Students who are starting the Business & Society programme in September 2020 should enrol in either Section A or Section B of SOSC 1340 9.0 Introduction to Business & Society.
Please DO NOT enrol in SOSC 1340 6.0 Section M.
Completing SOSC 1340 9.0 Section A or Section B will fulfil the core requirement in BUSO but it will NOT COUNT as a general education course for majors in Business & Society.
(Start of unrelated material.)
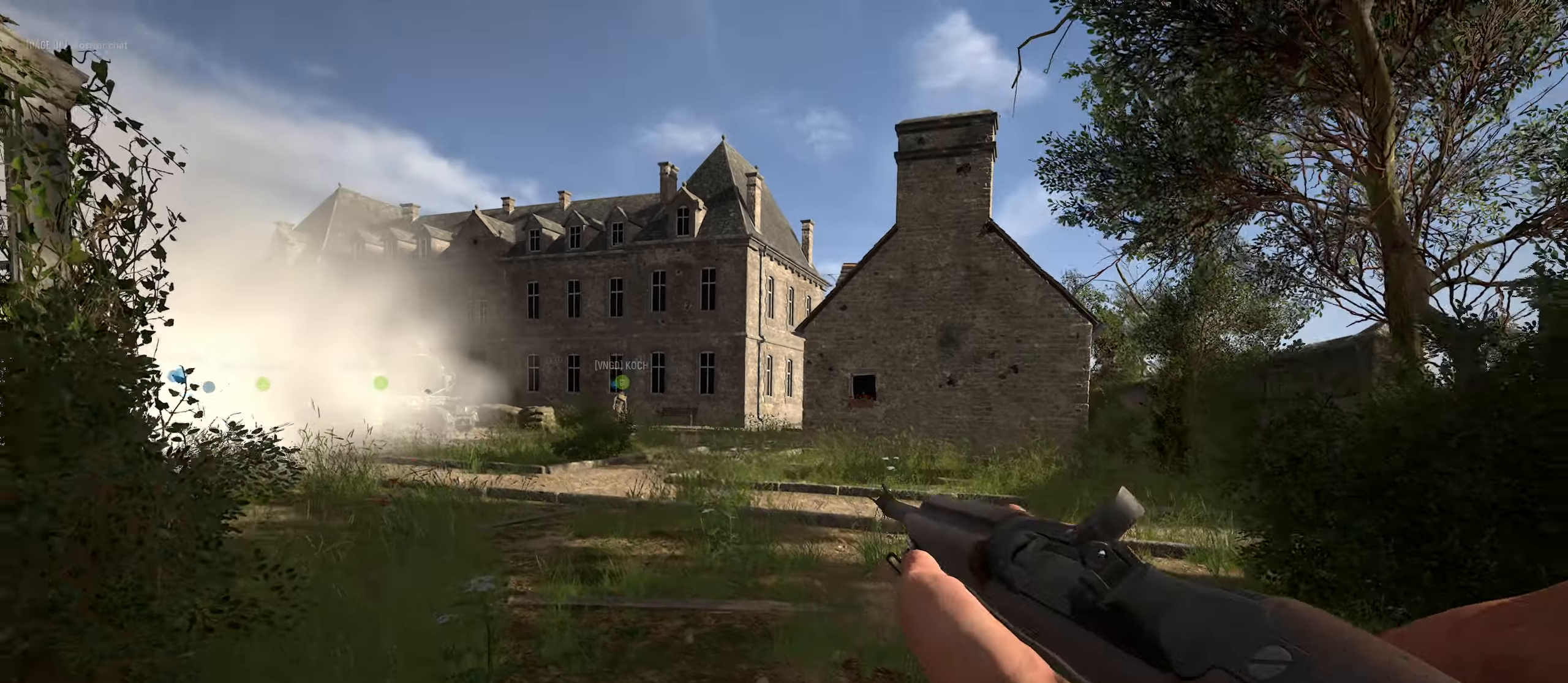
{"keys": ["a"], "mouse": ["right"], "mouse_move": "still", "events": [[150, "mouse_right", "down"]]}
EU/ENVS 2000 6.0 Environmental Politics, Justice and Arts
How do we change the world? How do we construct a just society in creative ways? This Area focuses on facing today’s environmental challenges through politics, art, philosophy, education and media. Sample topics include environmental racism and justice movements; environmental ethics; digital art and the environment; environmental education; human-animal relations; environmental literature; indigenous sovereignty; human and gender rights; technology, science and politics; culture and global media; sustainable development; the political economy of international development; health equity; climate justice; sexuality and gender-based activism.
or
EU/ENVS 2400 6.0 Foundations of Environmental Management
Drawing on the natural and social sciences, this course examines the role of policy and management strategies in addressing environmental, natural resource and conservation challenges, in ways supportive of sustainable development. It provides an overview of the concepts, knowledge and skills that are needed to be effective in environmental policy and management in government, business and not-for-profit sectors.
6.0 credits chosen from:
EU/ENVS 3000 3.0 Environmental Ethics & Epistemology (not offered 2017-18)
This course identifies, examines, and compares ethical perspectives from diverse traditions with a particular focus on the interplay of ethics and epistemology, and metaphysical issues and their relationship to underlying cultural, environmental, and spiritual values. Individual ethics and practical applications in "living a good life" will be explored.
EU/ENVS 3120 3.0 Environmental History (not offered 2017-18)
EU/ENVS 3130 3.0 Energy and the Environment in Canada
The course focuses on relationships between socio-economic development, energy use, and the environment in Canada. Energy sources, energy end-use, energy technology, and energy institutions, as well as the social and ecological impacts of energy use, are examined. Energy systems supportive of sustainable development are explored.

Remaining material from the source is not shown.